__SOURCE PASSAGE__.

= Beginning of Section =

This exhibition has given me a more developed understanding of abstract art and Suprematism but I think the most valuable thing I witnessed was Malevich’s personal progression through different styles and movements. It was fascinating to see how the pages from his sketchbooks transformed into paintings and to see him experiment with varying styles before finding one that suited what he wanted to express. I have always worried about finding my own unique style and I think Malevich demonstrates that an artist can work in many different ways and still find their place in the art world - it just takes time.

Monday, 10 February 2014

Sheikhs and Llamas (discussing Wael Shawky's "Al Araba Al Madfuna")

Wael Shawky's exhibition titled "Al Araba Al Madfuna" is a showcase of several of his works including The Cabaret Crusades series as well as Al Araba Al Madfuna and Al Araba Al Madfuna II. Shawky is extremely focused on the idea of storytelling, he says he is less interested in history and more in how we as humans interpret and re-tell that history. The Cabaret Crusades are Shawky's adaptations of Amin Maalouf's book The Crusades Through Arab Eyes, which is a narrative retelling that exposes the Arab side of the Crusades. In the first Cabaret Crusades film titled The Horror Show File (2010), Shawky incorporates the use of 200 year old wooden marionettes from the Lupi collection in Italy to re-tell events up to the fall of Jerusalem in 1099.

In the second, titled The Path to Cairo (2012), Shawky this time created 110 ceramic marionettes in his own style, with help from puppeteers and ceramists from Italy and France. This time we witness a re-telling of events that happened between the first and second crusades. He says that "when you work with marionettes, you do not depend on acting skills. These are not the priority. The priority is the value of the event." He also enlisted the help of Serbian mathematician and geographer Matrakci Nasu, to help create the sceneography. Shawky says he was trying to create something like a pop-up book, to create a mix between the 3D of the marionettes and the 2D of the background. He says this is because in Muslim manuscripts, the paintings were "very flat" with "no perspective" and authenticity is extremely important to him. In this pursuit of authenticity, Shawky also travelled to Bahrain in search of people to sing a specific type of music called Fidjeri, which was created by the pearl fishers of the Gulf Region over 800 years ago. The Path to Cairo also features the voice of Ali Hammadi, a very famous "Radood", which is a special reciter that sings religious stories.

= End of Section =

__PROVIDED MATERIAL__.
= Beginning of Section =

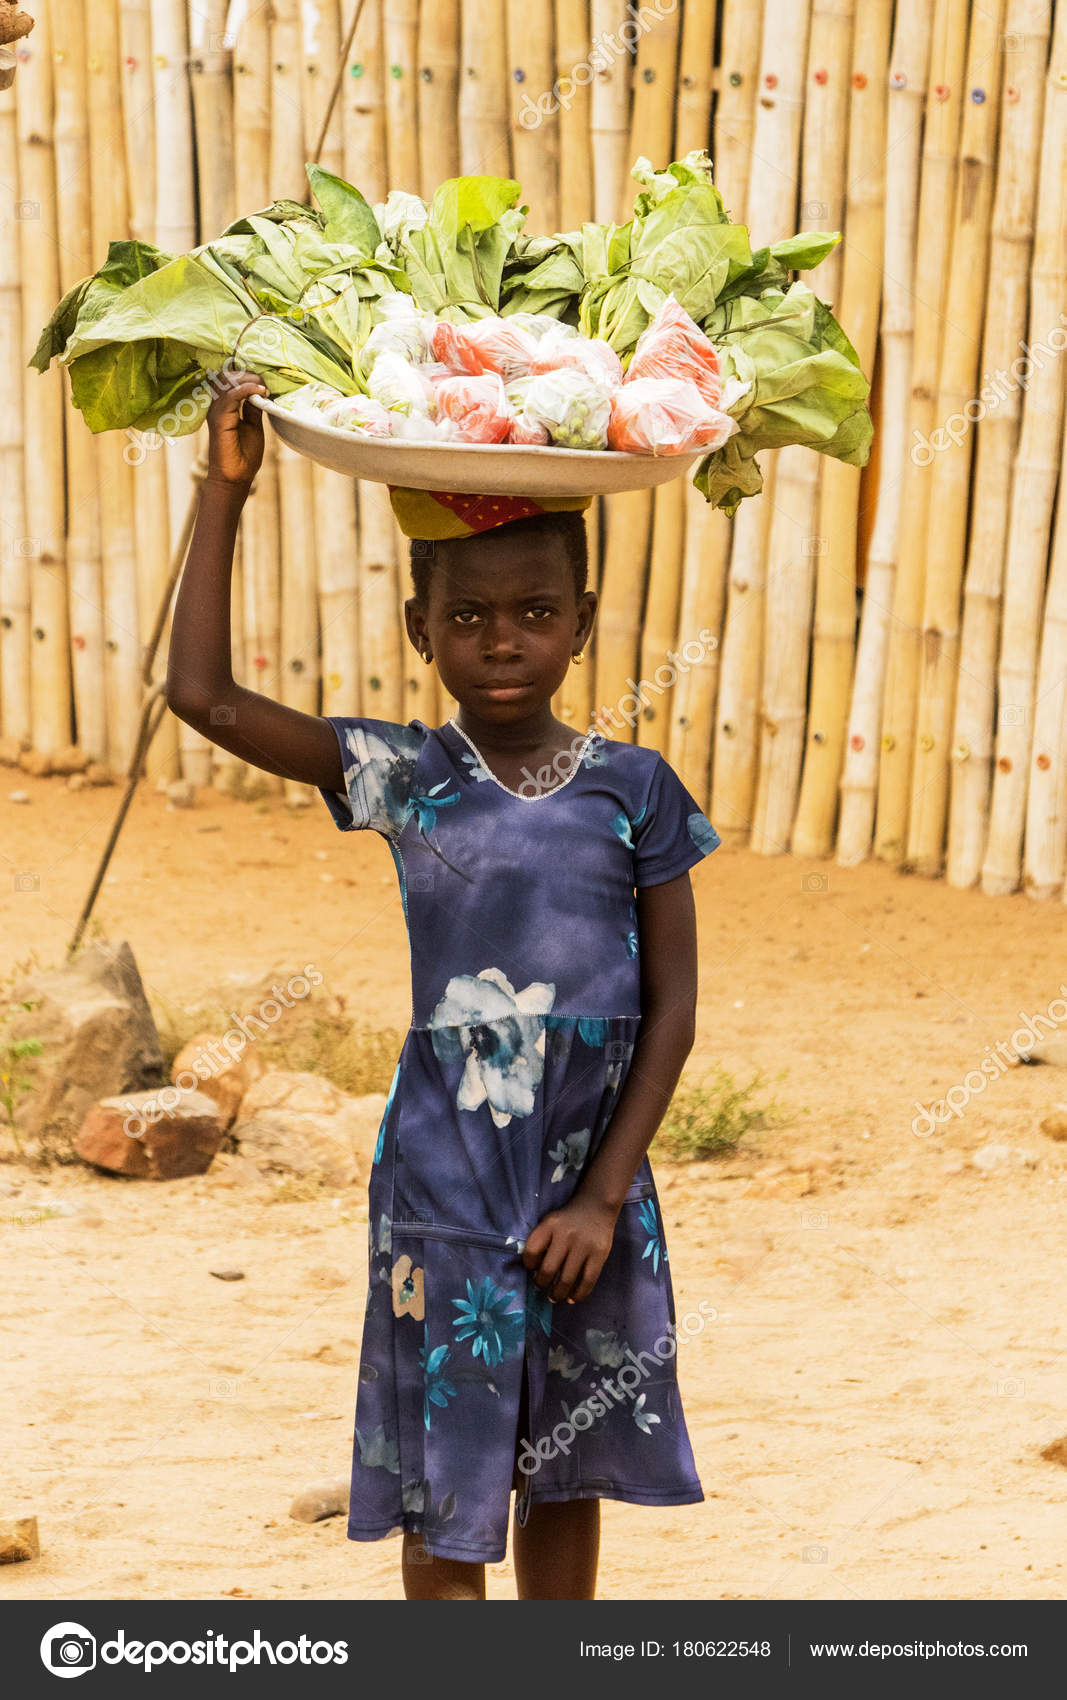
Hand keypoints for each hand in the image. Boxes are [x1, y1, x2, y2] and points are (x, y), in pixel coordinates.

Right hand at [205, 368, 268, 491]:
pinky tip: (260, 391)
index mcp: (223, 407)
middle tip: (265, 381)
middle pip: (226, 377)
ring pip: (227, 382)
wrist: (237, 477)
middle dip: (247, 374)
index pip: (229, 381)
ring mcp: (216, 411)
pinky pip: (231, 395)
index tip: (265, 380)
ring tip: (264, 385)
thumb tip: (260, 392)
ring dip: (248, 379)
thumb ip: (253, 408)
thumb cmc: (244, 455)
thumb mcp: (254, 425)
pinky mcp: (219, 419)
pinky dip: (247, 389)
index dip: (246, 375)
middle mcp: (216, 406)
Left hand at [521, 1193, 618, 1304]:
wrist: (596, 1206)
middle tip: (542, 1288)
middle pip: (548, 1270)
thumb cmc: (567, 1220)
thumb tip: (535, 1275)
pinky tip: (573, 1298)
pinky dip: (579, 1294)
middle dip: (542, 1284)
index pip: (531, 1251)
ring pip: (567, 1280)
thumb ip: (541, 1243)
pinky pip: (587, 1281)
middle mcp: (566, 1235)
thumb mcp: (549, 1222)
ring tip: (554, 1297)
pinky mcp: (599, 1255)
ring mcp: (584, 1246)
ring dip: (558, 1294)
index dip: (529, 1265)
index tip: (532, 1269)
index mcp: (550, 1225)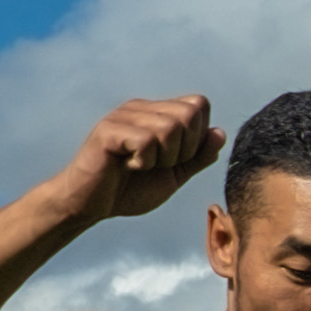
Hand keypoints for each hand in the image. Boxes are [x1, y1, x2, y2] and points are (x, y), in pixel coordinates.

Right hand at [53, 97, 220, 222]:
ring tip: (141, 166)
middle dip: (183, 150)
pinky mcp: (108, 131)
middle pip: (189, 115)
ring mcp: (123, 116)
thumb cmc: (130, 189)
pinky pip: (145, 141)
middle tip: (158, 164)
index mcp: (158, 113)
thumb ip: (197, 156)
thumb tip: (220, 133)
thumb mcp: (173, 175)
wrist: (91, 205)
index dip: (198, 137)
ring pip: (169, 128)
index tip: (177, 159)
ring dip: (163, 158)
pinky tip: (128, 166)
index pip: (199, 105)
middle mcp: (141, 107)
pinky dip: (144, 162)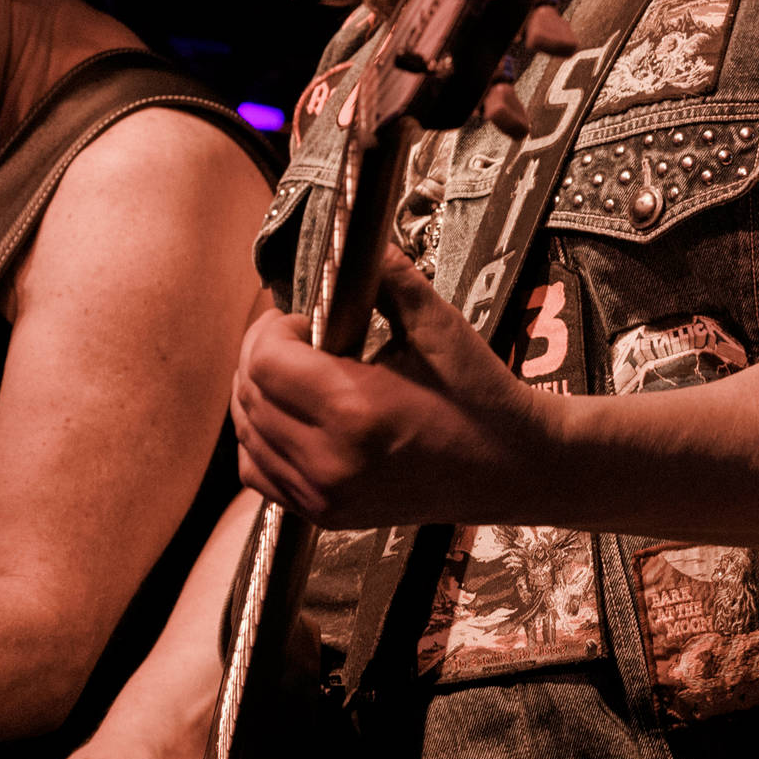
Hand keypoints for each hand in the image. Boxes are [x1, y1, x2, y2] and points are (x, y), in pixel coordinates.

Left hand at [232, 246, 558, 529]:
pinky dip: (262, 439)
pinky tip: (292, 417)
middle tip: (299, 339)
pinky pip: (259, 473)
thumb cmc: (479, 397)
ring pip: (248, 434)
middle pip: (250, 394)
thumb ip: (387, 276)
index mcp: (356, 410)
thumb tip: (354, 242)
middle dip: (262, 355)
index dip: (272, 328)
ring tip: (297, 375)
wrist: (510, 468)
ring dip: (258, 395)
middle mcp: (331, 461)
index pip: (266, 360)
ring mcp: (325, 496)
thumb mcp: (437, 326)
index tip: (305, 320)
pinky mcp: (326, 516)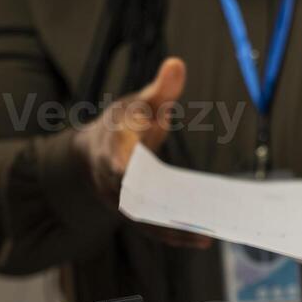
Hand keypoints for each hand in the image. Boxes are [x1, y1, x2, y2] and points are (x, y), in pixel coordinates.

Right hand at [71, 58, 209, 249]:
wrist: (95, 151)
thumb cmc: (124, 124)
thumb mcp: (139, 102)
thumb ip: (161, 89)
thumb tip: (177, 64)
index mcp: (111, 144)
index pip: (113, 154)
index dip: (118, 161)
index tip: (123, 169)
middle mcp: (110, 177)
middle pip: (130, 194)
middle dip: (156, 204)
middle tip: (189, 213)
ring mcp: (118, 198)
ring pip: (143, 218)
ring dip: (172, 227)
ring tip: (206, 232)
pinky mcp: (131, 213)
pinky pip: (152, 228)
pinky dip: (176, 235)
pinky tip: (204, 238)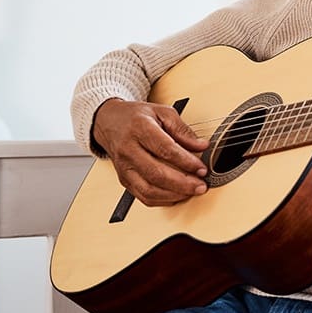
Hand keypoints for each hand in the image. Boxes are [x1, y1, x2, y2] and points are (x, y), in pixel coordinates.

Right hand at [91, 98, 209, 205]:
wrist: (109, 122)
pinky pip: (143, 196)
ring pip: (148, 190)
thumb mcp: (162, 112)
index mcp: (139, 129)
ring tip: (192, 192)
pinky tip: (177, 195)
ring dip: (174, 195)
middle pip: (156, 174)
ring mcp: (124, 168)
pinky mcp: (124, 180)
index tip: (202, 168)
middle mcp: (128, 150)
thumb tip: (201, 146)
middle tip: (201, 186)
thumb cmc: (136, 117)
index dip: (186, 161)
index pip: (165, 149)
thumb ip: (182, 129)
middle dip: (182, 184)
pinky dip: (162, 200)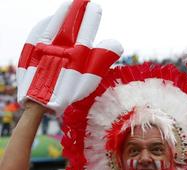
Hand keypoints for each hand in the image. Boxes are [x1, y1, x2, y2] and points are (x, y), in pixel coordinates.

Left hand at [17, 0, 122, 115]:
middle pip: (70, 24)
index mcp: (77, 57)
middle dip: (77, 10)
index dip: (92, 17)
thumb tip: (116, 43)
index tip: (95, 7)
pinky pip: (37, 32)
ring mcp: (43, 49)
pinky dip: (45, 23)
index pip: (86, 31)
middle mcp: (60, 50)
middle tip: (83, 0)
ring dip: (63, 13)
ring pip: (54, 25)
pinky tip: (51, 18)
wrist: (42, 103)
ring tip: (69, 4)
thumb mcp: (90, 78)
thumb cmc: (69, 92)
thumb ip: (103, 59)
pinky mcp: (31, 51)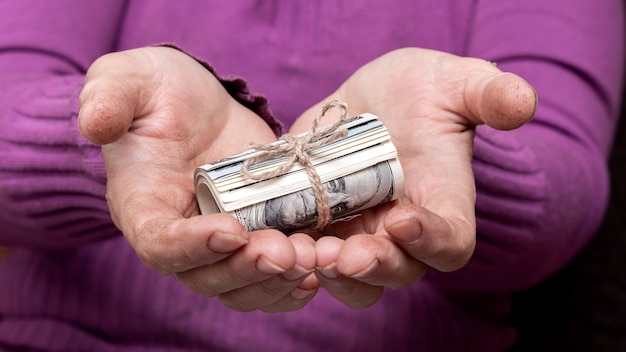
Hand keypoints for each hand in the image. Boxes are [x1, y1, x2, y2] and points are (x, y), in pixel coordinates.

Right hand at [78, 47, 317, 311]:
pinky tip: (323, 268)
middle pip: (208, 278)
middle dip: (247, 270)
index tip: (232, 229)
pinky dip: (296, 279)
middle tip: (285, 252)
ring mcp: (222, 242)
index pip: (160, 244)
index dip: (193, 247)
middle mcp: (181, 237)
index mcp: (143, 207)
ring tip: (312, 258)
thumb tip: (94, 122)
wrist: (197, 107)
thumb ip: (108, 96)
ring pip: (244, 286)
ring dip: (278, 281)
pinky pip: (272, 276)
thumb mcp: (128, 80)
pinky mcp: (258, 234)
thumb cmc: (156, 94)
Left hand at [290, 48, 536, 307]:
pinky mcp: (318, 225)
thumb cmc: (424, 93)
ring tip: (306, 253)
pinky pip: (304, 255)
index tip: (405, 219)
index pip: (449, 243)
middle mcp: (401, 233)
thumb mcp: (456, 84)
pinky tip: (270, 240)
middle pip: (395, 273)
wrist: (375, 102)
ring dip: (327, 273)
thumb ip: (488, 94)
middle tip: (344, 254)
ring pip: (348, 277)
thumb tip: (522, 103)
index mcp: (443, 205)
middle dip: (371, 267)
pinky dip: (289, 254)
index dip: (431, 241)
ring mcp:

= End of Section =

Transcribe the gallery review word for word, starting at "Monday, 10 February" and ending at "Jerusalem in 1099.".

Monday, 10 February 2014

Sheikhs and Llamas (discussing Wael Shawky's "Al Araba Al Madfuna")

Wael Shawky's exhibition titled "Al Araba Al Madfuna" is a showcase of several of his works including The Cabaret Crusades series as well as Al Araba Al Madfuna and Al Araba Al Madfuna II. Shawky is extremely focused on the idea of storytelling, he says he is less interested in history and more in how we as humans interpret and re-tell that history. The Cabaret Crusades are Shawky's adaptations of Amin Maalouf's book The Crusades Through Arab Eyes, which is a narrative retelling that exposes the Arab side of the Crusades. In the first Cabaret Crusades film titled The Horror Show File (2010), Shawky incorporates the use of 200 year old wooden marionettes from the Lupi collection in Italy to re-tell events up to the fall of Jerusalem in 1099.